(Scene geometry reasoning data)
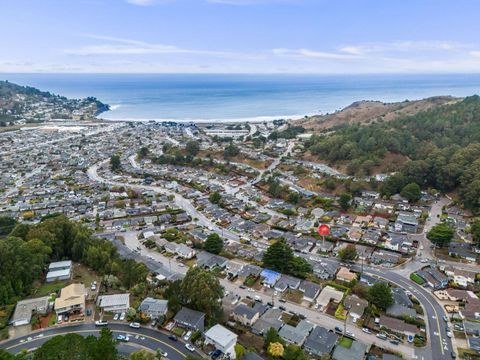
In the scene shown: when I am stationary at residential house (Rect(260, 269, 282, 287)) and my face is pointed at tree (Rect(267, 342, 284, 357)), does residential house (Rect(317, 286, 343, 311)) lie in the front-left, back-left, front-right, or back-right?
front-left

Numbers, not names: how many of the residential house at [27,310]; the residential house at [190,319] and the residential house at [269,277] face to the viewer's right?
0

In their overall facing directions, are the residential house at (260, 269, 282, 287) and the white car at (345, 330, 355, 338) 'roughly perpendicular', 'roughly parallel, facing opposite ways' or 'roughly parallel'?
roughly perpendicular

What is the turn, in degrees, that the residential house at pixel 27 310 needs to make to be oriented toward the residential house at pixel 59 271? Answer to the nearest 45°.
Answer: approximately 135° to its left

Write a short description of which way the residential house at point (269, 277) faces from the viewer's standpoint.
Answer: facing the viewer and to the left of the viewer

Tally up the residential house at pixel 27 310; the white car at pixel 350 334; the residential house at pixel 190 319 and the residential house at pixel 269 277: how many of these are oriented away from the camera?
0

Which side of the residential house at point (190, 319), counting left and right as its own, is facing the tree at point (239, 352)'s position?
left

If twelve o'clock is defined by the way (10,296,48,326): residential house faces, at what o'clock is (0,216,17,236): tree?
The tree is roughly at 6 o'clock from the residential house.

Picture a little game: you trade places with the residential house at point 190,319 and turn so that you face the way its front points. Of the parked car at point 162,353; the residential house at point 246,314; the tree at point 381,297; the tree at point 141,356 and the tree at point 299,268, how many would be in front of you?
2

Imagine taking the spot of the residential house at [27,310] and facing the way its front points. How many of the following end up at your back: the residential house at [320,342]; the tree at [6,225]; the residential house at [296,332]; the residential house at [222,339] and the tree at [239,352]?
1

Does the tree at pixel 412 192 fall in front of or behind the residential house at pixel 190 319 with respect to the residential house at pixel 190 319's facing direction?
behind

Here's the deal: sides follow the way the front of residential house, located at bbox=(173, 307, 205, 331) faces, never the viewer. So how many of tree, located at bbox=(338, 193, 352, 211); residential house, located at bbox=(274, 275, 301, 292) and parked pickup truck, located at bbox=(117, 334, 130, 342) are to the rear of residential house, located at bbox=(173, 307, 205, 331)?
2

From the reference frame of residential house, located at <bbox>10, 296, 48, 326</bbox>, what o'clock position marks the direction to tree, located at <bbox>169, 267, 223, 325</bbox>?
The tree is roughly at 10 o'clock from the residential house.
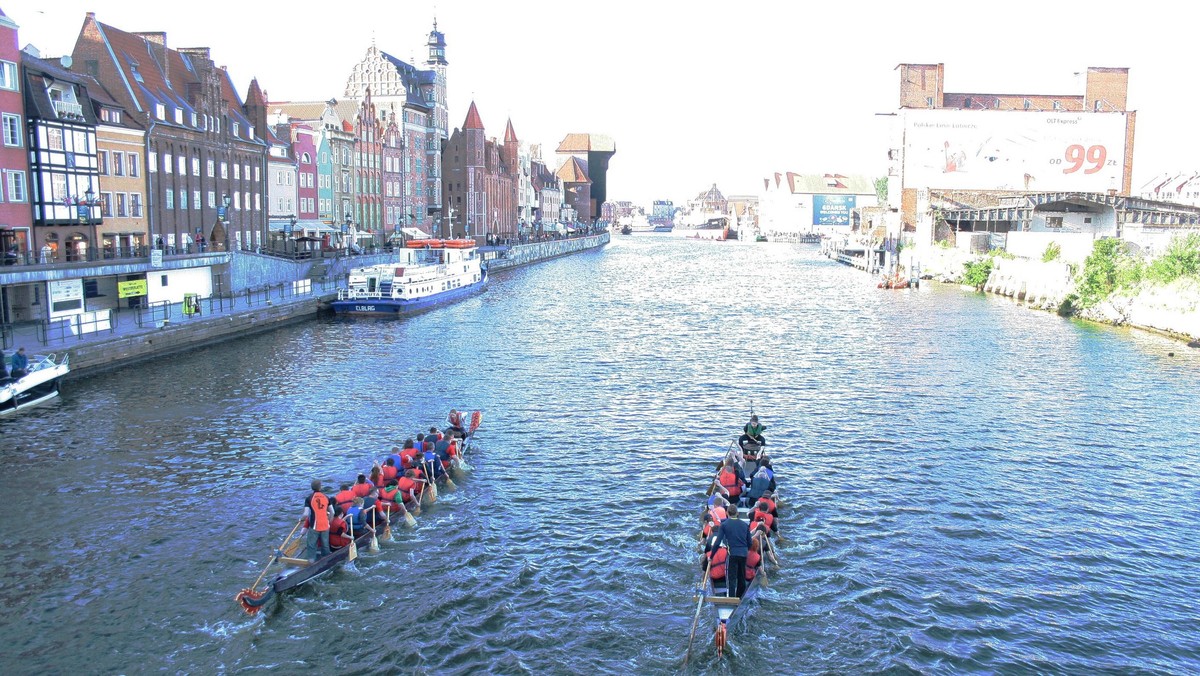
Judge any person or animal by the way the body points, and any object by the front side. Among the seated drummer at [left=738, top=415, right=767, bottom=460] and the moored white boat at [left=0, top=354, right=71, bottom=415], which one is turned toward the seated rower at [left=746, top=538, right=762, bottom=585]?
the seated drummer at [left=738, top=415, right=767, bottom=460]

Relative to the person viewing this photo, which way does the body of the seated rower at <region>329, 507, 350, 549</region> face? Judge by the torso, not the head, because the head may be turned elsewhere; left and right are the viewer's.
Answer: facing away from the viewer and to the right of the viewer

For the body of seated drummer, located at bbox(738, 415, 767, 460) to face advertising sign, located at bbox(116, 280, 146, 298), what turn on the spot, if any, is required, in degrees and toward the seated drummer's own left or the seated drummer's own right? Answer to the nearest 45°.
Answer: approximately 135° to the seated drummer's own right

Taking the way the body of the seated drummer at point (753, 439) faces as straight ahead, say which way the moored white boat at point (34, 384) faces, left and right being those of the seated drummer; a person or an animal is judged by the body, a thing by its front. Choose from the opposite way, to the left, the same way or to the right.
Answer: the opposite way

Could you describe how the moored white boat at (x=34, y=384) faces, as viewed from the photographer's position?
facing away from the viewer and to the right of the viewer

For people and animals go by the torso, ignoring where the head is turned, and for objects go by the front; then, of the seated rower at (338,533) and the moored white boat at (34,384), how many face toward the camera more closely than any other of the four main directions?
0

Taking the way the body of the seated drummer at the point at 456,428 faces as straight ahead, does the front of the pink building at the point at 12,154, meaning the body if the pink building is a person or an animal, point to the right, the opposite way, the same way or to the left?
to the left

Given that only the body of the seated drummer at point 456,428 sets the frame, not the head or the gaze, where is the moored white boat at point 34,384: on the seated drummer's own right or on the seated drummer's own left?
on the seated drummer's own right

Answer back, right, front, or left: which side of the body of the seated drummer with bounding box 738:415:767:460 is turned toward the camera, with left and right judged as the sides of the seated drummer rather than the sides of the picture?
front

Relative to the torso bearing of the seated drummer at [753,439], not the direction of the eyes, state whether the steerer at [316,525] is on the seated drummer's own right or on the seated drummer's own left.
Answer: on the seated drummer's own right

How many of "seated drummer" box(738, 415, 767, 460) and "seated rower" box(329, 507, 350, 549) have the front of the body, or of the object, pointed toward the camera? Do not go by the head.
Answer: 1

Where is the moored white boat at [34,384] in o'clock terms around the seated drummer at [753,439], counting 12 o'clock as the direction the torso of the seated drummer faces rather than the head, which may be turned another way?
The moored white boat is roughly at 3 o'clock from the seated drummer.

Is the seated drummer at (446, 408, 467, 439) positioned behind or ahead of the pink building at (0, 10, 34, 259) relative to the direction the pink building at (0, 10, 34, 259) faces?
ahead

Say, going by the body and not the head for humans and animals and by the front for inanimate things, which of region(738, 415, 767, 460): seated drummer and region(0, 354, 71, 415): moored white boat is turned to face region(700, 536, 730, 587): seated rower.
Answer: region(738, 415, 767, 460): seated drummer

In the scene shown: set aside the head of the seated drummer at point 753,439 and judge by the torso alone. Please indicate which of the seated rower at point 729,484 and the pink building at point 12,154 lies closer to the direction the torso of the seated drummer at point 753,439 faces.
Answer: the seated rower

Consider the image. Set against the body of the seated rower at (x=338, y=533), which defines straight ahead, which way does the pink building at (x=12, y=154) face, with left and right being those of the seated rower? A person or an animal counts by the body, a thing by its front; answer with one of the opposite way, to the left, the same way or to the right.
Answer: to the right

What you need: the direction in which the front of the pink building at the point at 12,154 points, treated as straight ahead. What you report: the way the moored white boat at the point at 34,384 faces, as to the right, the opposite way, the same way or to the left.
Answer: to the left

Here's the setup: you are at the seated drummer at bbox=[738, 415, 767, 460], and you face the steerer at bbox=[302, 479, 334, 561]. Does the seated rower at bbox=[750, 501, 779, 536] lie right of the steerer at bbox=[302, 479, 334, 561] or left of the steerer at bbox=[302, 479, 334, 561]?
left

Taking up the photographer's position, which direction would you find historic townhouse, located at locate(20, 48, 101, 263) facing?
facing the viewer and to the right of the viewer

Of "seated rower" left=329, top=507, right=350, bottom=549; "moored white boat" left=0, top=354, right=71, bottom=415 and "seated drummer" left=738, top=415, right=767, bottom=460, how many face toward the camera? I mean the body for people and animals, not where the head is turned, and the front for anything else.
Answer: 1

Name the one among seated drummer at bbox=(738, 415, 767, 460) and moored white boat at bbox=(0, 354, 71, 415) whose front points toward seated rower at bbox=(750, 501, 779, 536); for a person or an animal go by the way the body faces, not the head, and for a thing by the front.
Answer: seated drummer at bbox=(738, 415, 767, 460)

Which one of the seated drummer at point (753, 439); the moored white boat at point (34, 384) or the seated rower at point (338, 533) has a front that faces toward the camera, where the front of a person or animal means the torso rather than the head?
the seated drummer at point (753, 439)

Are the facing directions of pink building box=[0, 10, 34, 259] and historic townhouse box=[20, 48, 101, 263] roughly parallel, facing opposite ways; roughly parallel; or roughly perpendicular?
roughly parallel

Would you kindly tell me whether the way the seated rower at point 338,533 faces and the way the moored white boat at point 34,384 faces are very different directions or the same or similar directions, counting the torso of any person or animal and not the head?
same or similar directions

## YOUR OBJECTIVE
Recast part of the listing as a numbered list with blank lines omitted. Begin at the line that contains "Where is the moored white boat at [34,384]" and stop after the line that contains "Answer: the seated rower".

## EXERCISE ANSWER
1. Where is the moored white boat at [34,384] in o'clock terms around the seated drummer at [753,439], counting 12 o'clock as the direction the torso of the seated drummer faces rather than the head, which may be turned another way?
2. The moored white boat is roughly at 3 o'clock from the seated drummer.
3. Is the seated drummer at (446, 408, 467, 439) positioned behind or ahead of the pink building at (0, 10, 34, 259) relative to the direction the pink building at (0, 10, 34, 259) faces?
4. ahead
5. Say, going by the body and not the head for humans and animals and by the front for inanimate things, which of region(738, 415, 767, 460): seated drummer and region(0, 354, 71, 415): moored white boat is turned to face region(700, 536, 730, 587): seated rower.
6. Answer: region(738, 415, 767, 460): seated drummer
7. In the scene shown: set aside the head of the seated drummer at point 753,439 and judge by the torso alone. Please indicate which of the seated rower at point 729,484 and the pink building at point 12,154 lies closer to the direction the torso of the seated drummer at point 753,439 faces.
8. Answer: the seated rower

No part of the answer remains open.